• _Document passage_
******************************

People · Updated 2026-05-04

Sisera is the Canaanite captain whose defeat in the days of Deborah becomes one of the standing emblems of Yahweh's deliverance in the Old Testament. He commands the army of Jabin king of Hazor, fields nine hundred chariots of iron, and is finally killed not on the battlefield but in a tent at the hand of a woman. A second, much fainter Sisera surfaces centuries later among the temple servants who return from exile.

The Captain at Harosheth

The narrator introduces him as Yahweh's instrument of judgment on Israel. "And Yahweh sold them into the hand of Jabin king of Canaan, that reigned in Hazor; the captain of whose host was Sisera, who dwelt in Harosheth of the Gentiles" (Jud 4:2). The oppression is severe: "he had nine hundred chariots of iron; and twenty years he mightily oppressed the sons of Israel" (Jud 4:3). Long after the fact, Samuel will list him alongside the Philistines and Moab in the catalogue of Israel's afflictions, "But they forgot Yahweh their God; and he sold them into the hand of Sisera, captain of the host of Hazor" (1Sa 12:9).

******************************

• _Raw data_
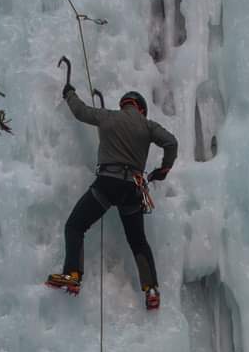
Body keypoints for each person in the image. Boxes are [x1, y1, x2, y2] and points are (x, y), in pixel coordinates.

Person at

******************************

• _Work task_
Please say where, according to the Sisera passage, Sisera dwelt.

• _Task response_
Harosheth of the Gentiles.